学生のうちにやっておけばよかったことは何ですか?
この仕事をしていると、いつかはこの日が来るとは思っていましたが、とうとう「学歴ロンダリング」について触れます。当然のことながら、私はこの言葉が好きではありません。日本では学歴ロンダリングという言葉は、編入学や大学院進学で、最初に入った大学よりもレベルの上の大学に行くことを意味するようです。ロンダリングという言葉はよくマネーロンダリング(資金洗浄)という言葉で使われ、つまるところ、学歴洗浄というネガティブなニュアンスを含んでいるものと思われます。この用語は当然、差別的な意味で使われており、何かを批判しているようなのですが、実のところ、これを揶揄する人が何を批判したいのかは不明確です。また、学歴ロンダリングを冠する書籍もいくつかありますが、決してネガティブな意味で書かれているものではありません。
仮に、自分の出身大学の名前にコンプレックスがあるならば、違う名前の大学に行くことは、全く良いことだと私は考えています。私の持論の一つは学生のフリーエージェントです。編入や大学院入試を手がけようと思った動機の中でもかなり大きなものです。野望の一つとして、私がこのエージェントになりたいと思っており、詳しくは言えませんが少しずつモデルを画策しています。しかし、ほぼこのエージェント業に前例がないところから見ても、学生が大学を移籍することは、この国ではまだまだあり得ない話なのかもしれません。一般社会では転職が当たり前で、転職エージェントはたくさんいます。転職をしていくことで、キャリアアップにつなげることも全く珍しい話ではありません。しかし、学生がこれをやると、「ロンダリング」と解釈されるところが残念な点です。
私の持論はさておき、それでは、「学歴ロンダリング」をしたとして、何か問題や不利なことがあるかという問題について言及してみると、実は、関西圏では学歴ロンダリングという言葉さえ一般的ではありません。そんな言葉を知らないという人もたくさんいるのではないかと思います。
関東圏では、要するに東大に編入や大学院から入ることを「抜け道」と捉えた人が言い出した言葉のようです。しかし、実際のところ、大学院から東大に行く人は、昭和の時代から全く珍しい話ではありませんでした。

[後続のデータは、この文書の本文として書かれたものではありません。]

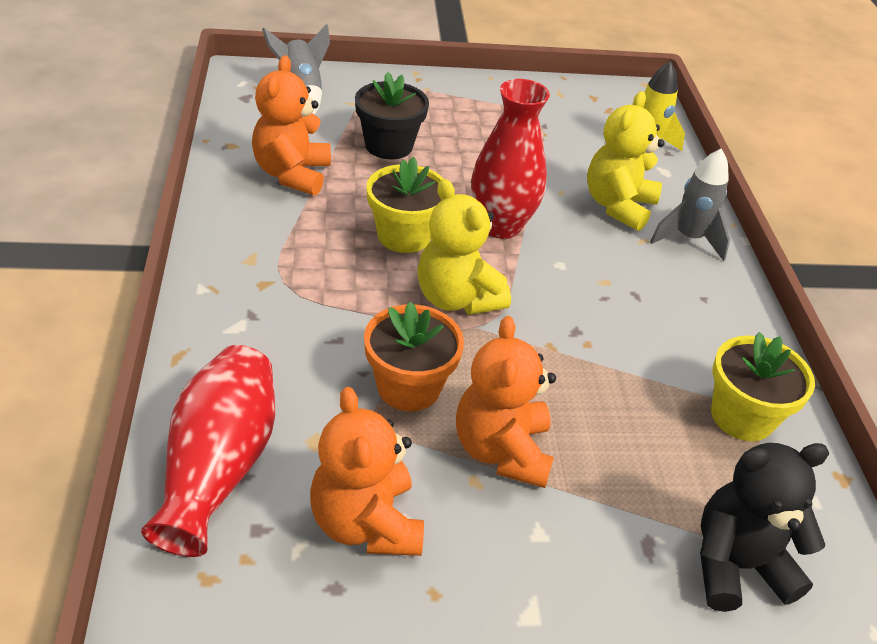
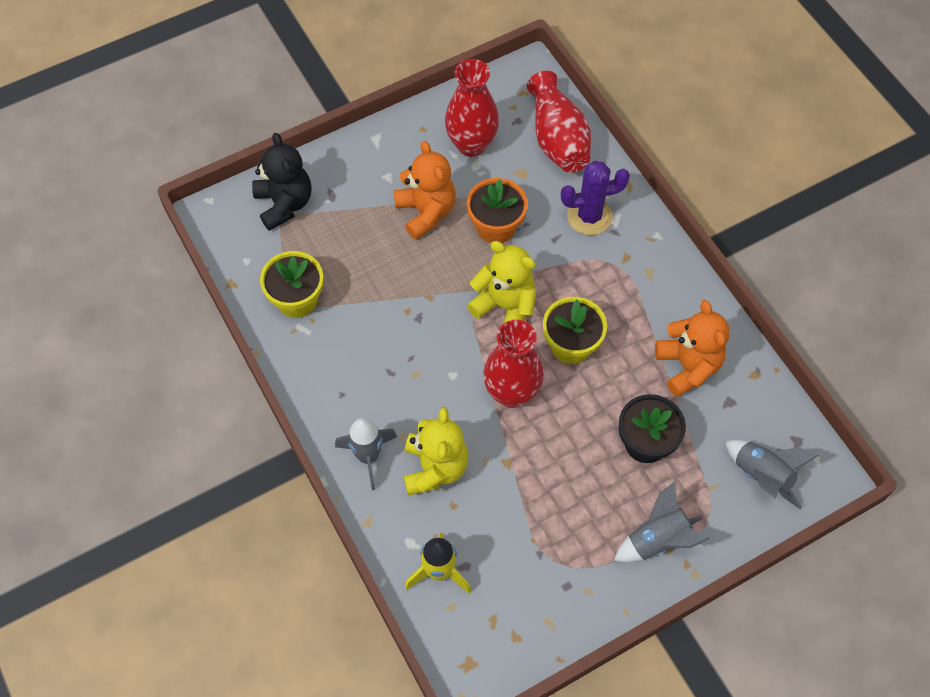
camera: 160 degrees right, 20 degrees up
orange teddy bear [310,387,424,556] -> red vase [445,59,499,157]
black teddy bear [700,443,829,612] -> black teddy bear turned 75 degrees counterclockwise [252,133,311,231]
none -> purple cactus [561,161,630,235]
none -> grey rocket [614,482,710,563]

学部は全く違う大学で、大学院から東大に行き、そして母校の教授になった人も数え切れないくらいいます。だから研究の世界では、大学院から東大に行くことは、何ら不思議なことではありませんし、ネガティブに捉えられるような話でもなかったのです。もちろん、東大の先生方に、そうやって入ってくる院生に対して、一切の違和感がないかといえば、そんなこともないかもしれません。私は、東大の先生あるいは元先生約20人にインタビューしたことがありますが、半分は、「別に出身大学なんてどこでもいい。今の能力が全て」と言います。しかし、残り半分は「東大至上主義」といったところでした。「やっぱり東大学部生の方が良い論文書くよね」って言われたこともあります。今はもう少し状況は変わっているかもしれません。それは、それぞれの先生の評価なので、私たちがとやかく言うことではありません。
また、逆と言いますか、現在、当塾に京大出身の人が複数いますが、誰も京大に進むことにこだわっていません。以前、私に絡んできた人は、異様なまでに京大にこだわっていましたが、そうでない人もたくさんいます。もちろん、このケースを学歴ロンダリングと呼ぶ人はいないでしょう。また東大出身で、京大に進んだ人もいますが、これはどうでしょう?私はロンダリングとは(そもそも)全く思いません。また慶応から早稲田の大学院に行った同業者の友人もいますが、これも何と評価したらいいでしょう?答えなどあろうはずもありません。
結論としては、学歴は重要ではあります。特に大学院は最終学歴になることは大半ですので、後悔のない学校を選ぶことは極めて重要です。しかし、偏差値的にレベルが上の学校に行くことをロンダリングと考えるのはナンセンスです。私としては、生涯に3つ以上大学に行っても良いと思いますし、条件が許せば、是非経験すべきだと思います。学校に複数行けるのはとても良いことだと思います。キャリアアップとして、有名ブランド大学に行くことも、目的次第の面もありますが、堂々と行くべきだと思います。一部を除いて、いわゆる世間では、特に関西圏では、それを気にする人など聞いたことはありません。むしろ、前向きな姿勢を評価される可能性もあります。私の知るある人事部の部長は、大学でキャリアアップをする人は、それだけ勉強したということだろ?ということでかなり評価をしていますし、そういった人を採用すると、かなり良い人材であると教えてくれたことがあります。その意味で、私は学歴を、学部時代から変えることは、悪いことなどほとんどなく、むしろポジティブなことだと捉えています。